▶ **Questions on the material**
**1.** In the countryside bill article, how many acres of land would the right to roam open to the public?
**2.** Please retype the passage from the countryside bill article, starting at "By Geoffrey Lean" and ending at "most beautiful landscapes.".
**3.** Extend the countryside bill article beyond its final sentence.

[Document extract]

By Geoffrey Lean and Jo Dillon

07 November 1999

Ministers are planning to bring in the right to roam - opening up 4 million acres of the nation's wildest land to the public - among a raft of sweeping new green measures in the most far-reaching countryside legislation for half a century.

The Bill, scheduled to be introduced in next week's Queen's Speech, will also set out to protect wildlife and to safeguard nearly 40 of the country's most beautiful landscapes.

In a separate development, Jack Straw, the Home Secretary, is expected to announce on Tuesday that the Government will not legislate to ban fox hunting in the next session. But he has told anti-hunting MPs that they will get enough time to ensure passage of a private member's Bill to ban the sport.

The planned Countryside Bill, the first green legislation introduced by Tony Blair's government, would be a major triumph for Michael Meacher, the Environment Minister, and John Prescott, the Deputy Prime Minister.

While its inclusion is not yet certain, as the contents of the Queen's Speech have yet to be finalised, it has advanced sharply up the Government's list of priorities.

Until recently, it was being kept out of the programme for the coming session, but the rising crisis in the countryside, growing criticism of the Government's failure to bring in green legislation and last week's abolition of hereditary peers - who were expected to mount stiff opposition - have helped to ensure it a place in the provisional list.

[/Document extract]
[Extracted records]

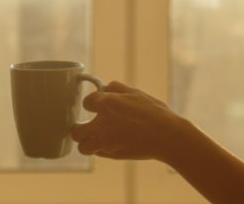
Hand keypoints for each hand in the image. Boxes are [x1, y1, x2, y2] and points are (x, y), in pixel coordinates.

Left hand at [70, 81, 192, 161]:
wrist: (167, 136)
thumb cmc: (154, 112)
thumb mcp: (135, 93)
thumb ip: (116, 88)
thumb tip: (105, 88)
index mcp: (106, 104)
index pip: (86, 102)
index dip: (91, 102)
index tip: (96, 104)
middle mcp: (101, 124)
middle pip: (76, 131)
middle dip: (79, 128)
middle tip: (87, 126)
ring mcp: (106, 142)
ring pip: (83, 148)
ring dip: (87, 143)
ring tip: (95, 138)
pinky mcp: (113, 155)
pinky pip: (99, 153)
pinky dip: (101, 149)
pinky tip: (111, 143)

[/Extracted records]

▶ **Results in order**
**1.** 4 million acres

**2.**
By Geoffrey Lean and Jo Dillon

07 November 1999

Ministers are planning to bring in the right to roam - opening up 4 million acres of the nation's wildest land to the public - among a raft of sweeping new green measures in the most far-reaching countryside legislation for half a century.

The Bill, scheduled to be introduced in next week's Queen's Speech, will also set out to protect wildlife and to safeguard nearly 40 of the country's most beautiful landscapes.

**3.**
The right to roam, the most controversial measure in the Bill, will give the public free access to mountain, moorland, downland, heathland and common land in England and Wales. Ministers are also considering including powers in the Bill, which would not be published until after Christmas, to enable them to open up other areas - such as the foreshore, riverbanks, lakesides and woodlands - without new legislation.

The official Countryside Agency is to draw up maps of areas to be opened up, and an "access forum" in each area will try to reach a consensus on how the right to roam is to be implemented. Landowners will be able to restrict access for limited periods for activities such as shooting or heather burning.

But ministers are having difficulty working out the details of a "sweetener" for landowners - the right to change the routes of public footpaths on their land.

Other measures will revolutionise protection for the 5,000 Sites of Special Scientific Interest (SSSIs). The main safeguard now is to pay landowners who threaten to damage or destroy them to desist.

English Nature, the official wildlife watchdog, reported last month that over a quarter of England's SSSIs were suffering continuing damage and neglect under this regime.

The planned Bill would allow the authorities to prohibit damaging activities altogether. Landowners would be able to appeal decisions, but would have no right to compensation, and would be subject to an unlimited fine if they disobeyed the order.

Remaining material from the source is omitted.